Michel Jonasz : « Vous ne me verrez jamais dans un Ehpad »

ENTRETIEN - Dans « Maison de retraite 2 », le chanteur fait l’acteur et incarne un joyeux pensionnaire, un rôle sur mesure.
Michel Jonasz, à Paris, sous les arcades de la place des Vosges, dans le quartier du Marais, le 6 février.
Michel Jonasz, à Paris, sous les arcades de la place des Vosges, dans le quartier du Marais, le 6 février. (Crédits : © CYRILLE GEORGE JERUSALMI POUR LA TRIBUNE DIMANCHE)

Michel Jonasz est définitivement un joueur de blues. Un mélomane dans l'âme, bercé depuis toujours par la musique tzigane. Un gamin né en 1947 à Drancy, lieu d'internement où la famille de sa mère a été placée avant la déportation.

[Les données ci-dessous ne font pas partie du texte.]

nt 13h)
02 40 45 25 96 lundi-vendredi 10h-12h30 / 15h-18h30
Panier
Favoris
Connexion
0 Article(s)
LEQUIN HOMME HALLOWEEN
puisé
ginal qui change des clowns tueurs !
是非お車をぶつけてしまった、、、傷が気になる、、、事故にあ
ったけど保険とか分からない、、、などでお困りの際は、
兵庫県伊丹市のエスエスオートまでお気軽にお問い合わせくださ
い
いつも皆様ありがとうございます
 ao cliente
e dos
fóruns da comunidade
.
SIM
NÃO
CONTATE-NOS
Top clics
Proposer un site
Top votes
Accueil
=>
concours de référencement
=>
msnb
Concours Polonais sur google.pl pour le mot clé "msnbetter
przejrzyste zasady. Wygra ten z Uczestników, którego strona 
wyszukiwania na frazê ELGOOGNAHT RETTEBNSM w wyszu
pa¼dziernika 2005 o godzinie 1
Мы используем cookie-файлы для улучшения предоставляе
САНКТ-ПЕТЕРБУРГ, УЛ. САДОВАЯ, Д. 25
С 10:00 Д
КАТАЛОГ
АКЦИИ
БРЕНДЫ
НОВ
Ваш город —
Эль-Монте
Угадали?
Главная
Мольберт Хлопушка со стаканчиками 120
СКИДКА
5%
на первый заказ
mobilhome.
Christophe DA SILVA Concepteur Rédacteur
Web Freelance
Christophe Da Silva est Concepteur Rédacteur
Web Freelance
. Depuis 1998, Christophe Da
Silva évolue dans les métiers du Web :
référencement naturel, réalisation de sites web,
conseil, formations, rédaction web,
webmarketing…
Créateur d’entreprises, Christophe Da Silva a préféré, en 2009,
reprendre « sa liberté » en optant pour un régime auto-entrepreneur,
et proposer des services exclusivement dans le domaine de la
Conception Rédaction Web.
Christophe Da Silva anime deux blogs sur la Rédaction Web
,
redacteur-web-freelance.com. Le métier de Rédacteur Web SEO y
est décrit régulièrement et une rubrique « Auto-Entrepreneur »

Si un soir il est descendu un peu tard, un peu naze dans cette boîte de jazz, ce n'était pas pour se consoler d'une super nana partie pour un autre que lui et surtout pas à cause de lui, mais pour passer une audition de piano qui n'a pas convaincu le jury. De cet échec il a fait un succès. À 77 printemps dont cinquante-cinq ans de carrière dans la chanson, la télé, le théâtre et le cinéma, il conserve cette malice enfantine et cette crépitante simplicité.

Dans son bureau du Marais, il demande à Nora, la maquilleuse, de vider le tube de laque pour dompter sa crinière éclatante. Michel est d'humeur badine. Entre deux coups de pinceau, il raconte ses fous rires sur le tournage de Maison de retraite 2, particulièrement ceux avec Jean Reno. « C'est vrai que nous avons bien profité de la cantine ! » Naturellement, il s'accroche à mon bras pour rejoindre la place des Vosges, salive devant une pâtisserie, commente les galeries d'art sous les arcades et prend la pose sans jamais manifester d'ennui. C'est la classe, ce Jonasz !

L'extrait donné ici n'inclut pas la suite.